Неизвестно, до каких бы печальных результатов привел этот спор, если бы не прервал его подошедший и давно нам знакомый пан ротмистр.
– Панове добродейство! Прекратите спор, – сказал он торжественно, – пуля в голове оленя моя!
Это так ошеломило всех, что сразу настало молчание; потом уже взбудоражились спорившиеся.
– Разве пан ротмистр стоял там? Стрелял? Было только два выстрела! Это нахальство!
– Стоял и стрелял, – спокойно, с улыбкой даже ответил ротмистр. – Мой выстрел слился с вашими, а с чьей стороны нахальство, я сейчас обнаружу. Пышное добродейство, олень, как вы видели, бежал мимо этих панов боком, значит, и стрелять могли они только лишь в бок, а пуля между тем посажена между глаз – это раз! Пули свои я таврю, вот обратите внимание, – показывал любопытным он пули, – это два; в голове этою оленя сидит пониже рогов такая же моя пуля, что я на месте и докажу, – это три!
И, нагнувшись к лежавшему тут же оленю, он нащупал в затылке у него пулю, ловко разрезал кожу, расщемил кость и вынул ее у всех на глазах; на ней стояло такое же его тавро.

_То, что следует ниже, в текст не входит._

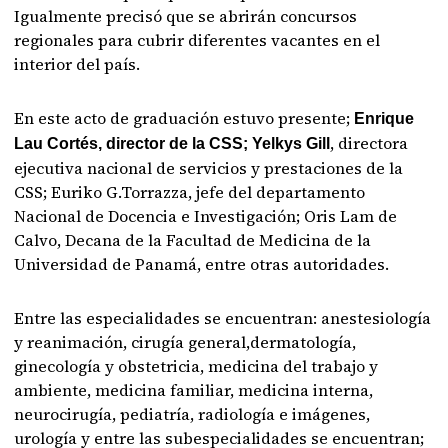
Igualmente precisó que se abrirán concursos
regionales para cubrir diferentes vacantes en el
interior del país.
En este acto de graduación estuvo presente;
Enrique
, directora
Lau Cortés, director de la CSS; Yelkys Gill
ejecutiva nacional de servicios y prestaciones de la
CSS; Euriko G.Torrazza, jefe del departamento
Nacional de Docencia e Investigación; Oris Lam de
Calvo, Decana de la Facultad de Medicina de la
Universidad de Panamá, entre otras autoridades.
Entre las especialidades se encuentran: anestesiología
y reanimación, cirugía general,dermatología,
ginecología y obstetricia, medicina del trabajo y
ambiente, medicina familiar, medicina interna,
neurocirugía, pediatría, radiología e imágenes,
urología y entre las subespecialidades se encuentran;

– Виват пану ротмистру, виват! – раздались кругом радостные крики, и восторженная толпа, подхватив на руки героя, понесла его вместе с трофеями до стоянки.
Теперь только Богдан вышел из лесу на опушку и заметил, что солнце уже клонилось к закату. Длинными косяками тянулись тени от леса в долину. Осенний туман стлался по земле тяжелою волной. Становилось пронзительно сыро.
Невдалеке, на пригорке, начиналось уже охотничье пированье. Некоторые гости пропустили уже по второму келеху гданской водки, в то время любимейшей, другие подходили по сановитости то к пану старосте, то к Чаплинскому, иные уже расседались, и разлагались живописными группами на разбросанных по пригорку коврах и подушках. Над всею этой компанией стоял веселый гомон, прерываемый взрывами смеха и виватами.
Повара суетились при полевых очагах; в обозе шло оживленное движение с бутылками и бочонками. Подавали в серебряных полумисках знаменитый бигос, и аромат его доносился до опушки самого леса... Вею эту оживленную пеструю картину освещало эффектно солнце косыми пурпурными лучами.
Богдан направился долиною в обход, не желая разделять панской трапезы, а имея в виду найти лишь поскорее Елену.